The Prime Minister is the last of a procession of senior politicians to give evidence on how the pandemic was handled. He had been chancellor of the exchequer for just a few days when the virus hit and the government forced the country into a lockdown. He swiftly pulled together a package of measures designed to protect the jobs, businesses and incomes of people no longer able to work. Since much of the country had been forced to stay at home by state diktat, there was no option other than to support them.
However, the cost was colossal and the furlough scheme more generous than that provided in many other countries. The £400 billion bill for the various schemes pushed up the national debt and will be paid off for decades to come.
Then again, the economy has recovered better than expected with growth, though flatlining, better than in some other European countries. However, the inquiry is likely to be less interested in what Mr Sunak did for the economy than in his alleged role in spreading the virus. The questioning has focused recently on the so-called “eat out to help out” scheme which he pioneered in the summer of 2020 to try to shore up the embattled hospitality industry, which was particularly hard hit by the lockdowns.

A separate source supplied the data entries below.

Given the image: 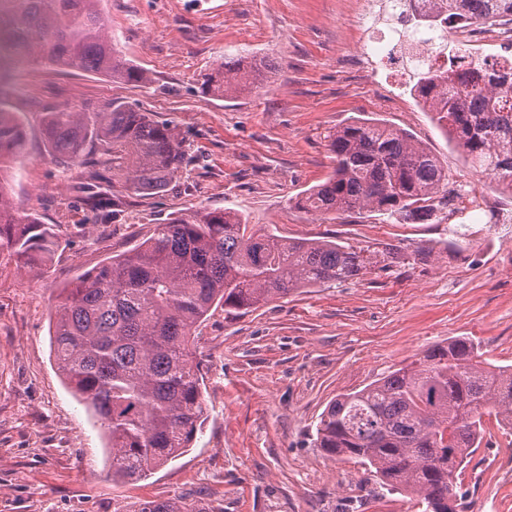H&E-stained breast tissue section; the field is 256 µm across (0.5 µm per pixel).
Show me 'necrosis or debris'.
Returning a JSON list of instances; mask_svg holds the SVG:
<instances>
[{
  "instance_id": "4bbe7bcc",
  "label": "necrosis or debris",
  "mask_w": 512,
  "mask_h": 512,
  "mask_svg": "<svg viewBox=\"0 0 512 512\" xmlns=\"http://www.w3.org/2000/svg\"><path fill=\"white\" fill-rule=\"evenodd\" d=\"M358 14L363 38L354 52L363 73L374 80L380 66H389L397 85H409L419 71L440 72L452 63L467 76L468 90H479L488 72L503 65L507 57L482 56L479 70L472 57L481 56L484 45L512 41V15L482 27L463 17L449 19L446 0H359ZM450 40L460 51L453 61L445 53Z\"/></svg>"
}]
</instances>
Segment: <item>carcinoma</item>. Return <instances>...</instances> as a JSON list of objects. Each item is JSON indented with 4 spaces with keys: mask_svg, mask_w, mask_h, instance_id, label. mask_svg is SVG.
Wrapping results in <instances>:
<instances>
[{
    "mask_svg": "<svg viewBox=\"0 0 512 512\" xmlns=\"http://www.w3.org/2000/svg\"><path fill=\"white\" fill-rule=\"evenodd\" d=\"M99 0H0V64L39 60L128 83L146 71L112 45ZM512 0H448L492 24ZM272 67L254 58L224 61L202 90L225 96L267 80ZM451 77L420 72L413 94L433 112L472 167L512 195V63L483 92L462 100ZM41 135L55 157L88 171L78 184L95 224L122 201L103 187L98 165L134 194L165 190L182 169L183 141L171 121L109 105L52 107ZM334 168L298 198L304 210L336 215L371 209L404 221L435 214L448 200L444 166L407 131L359 118L328 135ZM24 122L0 88V171L24 154ZM58 242L48 224L19 212L0 181V258L40 268ZM372 257L340 240H287L253 230L231 209L201 208L155 225L132 249L79 275L61 289L50 315L58 372L87 401L110 445L112 481H137L193 447L208 416L200 362L191 347L216 304L245 314L299 288L356 279ZM512 426V366L482 359L455 338L374 383L332 400L316 426L315 445L331 458L374 470L393 491L416 495L429 512H463L448 502V476L460 478L479 447L485 410ZM138 512H184L178 501H147Z\"/></svg>",
    "mask_w": 512,
    "mask_h": 512,
    "instance_id": "carcinoma-1",
    "label": "carcinoma"
}]
</instances>
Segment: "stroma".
<instances>
[{
  "instance_id": "35a3bbf8",
  "label": "stroma",
  "mask_w": 512,
  "mask_h": 512,
  "mask_svg": "<svg viewBox=\"0 0 512 512\" xmlns=\"http://www.w3.org/2000/svg\"><path fill=\"white\" fill-rule=\"evenodd\" d=\"M122 55L145 69L132 84L48 64L17 69L8 103L21 113L24 157L0 173L11 201L54 229L41 272L0 259V512H137L175 499L184 512H422L360 464L313 440L337 395L469 338L512 365V197L476 173L432 113L384 104V85L352 62L356 0H100ZM274 63L266 87L215 97L201 82L220 62ZM125 105L173 122L186 159L173 187L124 201L91 224L74 191L84 170L46 151L42 112ZM373 117L409 131L485 211L402 221L371 211L322 218L296 197L332 172L328 136ZM229 208L288 239L335 238L369 250L359 278L300 288L241 316L210 312L195 332L208 418L193 448L140 481L113 482L106 439L50 352L60 288L190 210ZM465 512H512V431L495 417L459 479Z\"/></svg>"
}]
</instances>
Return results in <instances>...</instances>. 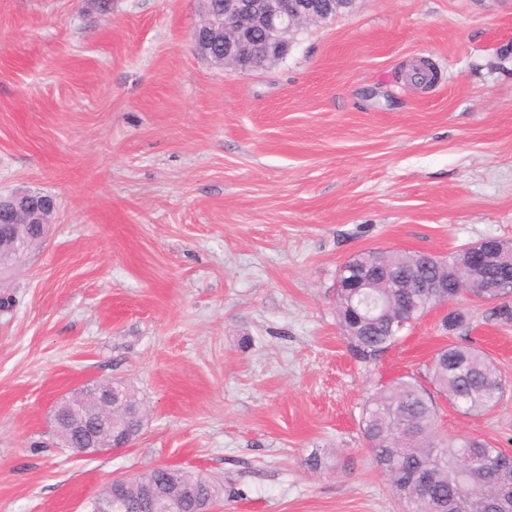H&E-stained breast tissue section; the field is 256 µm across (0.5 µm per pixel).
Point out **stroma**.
I'll use <instances>...</instances> for the list:
<instances>
[{"mask_svg":"<svg viewBox=\"0 0 512 512\" xmlns=\"http://www.w3.org/2000/svg\"><path fill=\"white\" fill-rule=\"evenodd\" d=\"M200 20L201 0H0V195L57 204L0 282V512H92L162 466L223 483L212 512H403L363 408L451 344L505 391L478 416L439 400V434L512 454V325L466 296L467 325L435 307L364 367L335 307L362 251L512 241V0H355L247 73L197 55ZM421 59L433 85L407 77ZM109 379L139 438L57 445L52 406Z\"/></svg>","mask_w":512,"mask_h":512,"instance_id":"1","label":"stroma"}]
</instances>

Mr Sunak has been dubbed “Dr Death” by one adviser because a few months later a second wave hit the country and killed more people than the first. Matt Hancock, the former health secretary, has also accused Mr Sunak of prioritising the economy over tackling the disease while scientific advisers claim they were kept in the dark about the plans and would not have approved them.

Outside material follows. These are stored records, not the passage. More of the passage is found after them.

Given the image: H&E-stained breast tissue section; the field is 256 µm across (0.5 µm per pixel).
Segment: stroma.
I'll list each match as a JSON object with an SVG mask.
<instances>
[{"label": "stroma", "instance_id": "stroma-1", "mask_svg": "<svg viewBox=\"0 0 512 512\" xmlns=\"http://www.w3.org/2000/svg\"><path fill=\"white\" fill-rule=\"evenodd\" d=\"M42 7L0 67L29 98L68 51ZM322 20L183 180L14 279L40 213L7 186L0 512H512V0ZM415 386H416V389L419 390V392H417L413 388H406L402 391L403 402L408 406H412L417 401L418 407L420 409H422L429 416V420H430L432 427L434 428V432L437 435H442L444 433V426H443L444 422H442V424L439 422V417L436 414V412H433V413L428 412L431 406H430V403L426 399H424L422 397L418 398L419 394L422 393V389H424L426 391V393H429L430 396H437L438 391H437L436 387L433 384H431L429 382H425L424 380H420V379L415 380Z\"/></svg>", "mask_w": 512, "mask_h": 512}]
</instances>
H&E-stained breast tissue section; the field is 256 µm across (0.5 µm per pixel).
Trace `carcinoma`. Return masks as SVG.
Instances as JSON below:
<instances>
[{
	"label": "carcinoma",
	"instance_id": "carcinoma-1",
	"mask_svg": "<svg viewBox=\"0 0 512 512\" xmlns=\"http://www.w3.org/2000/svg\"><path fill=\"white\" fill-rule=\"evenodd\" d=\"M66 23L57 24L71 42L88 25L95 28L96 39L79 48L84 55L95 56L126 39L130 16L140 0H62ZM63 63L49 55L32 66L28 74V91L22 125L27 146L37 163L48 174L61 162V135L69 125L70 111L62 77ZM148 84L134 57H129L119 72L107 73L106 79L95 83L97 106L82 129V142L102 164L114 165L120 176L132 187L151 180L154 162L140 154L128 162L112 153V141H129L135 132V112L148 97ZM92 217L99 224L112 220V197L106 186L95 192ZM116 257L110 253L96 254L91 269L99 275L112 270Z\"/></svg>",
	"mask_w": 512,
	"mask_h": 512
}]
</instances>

The eat out scheme came at a low point in infections before they took off again but, as Michael Gove pointed out, was well trailed without any objections. The Prime Minister’s critics appear now to be suggesting that social restrictions should have been kept in place throughout the summer of 2020 to avoid a second wave, but there is no evidence that would have helped.
Moreover, to say the economy was prioritised is a failure to understand that it needed to be sustained if there was to be a viable future after the pandemic. Mr Sunak was right to do so and should face down any attempts at scapegoating by the Covid inquisition.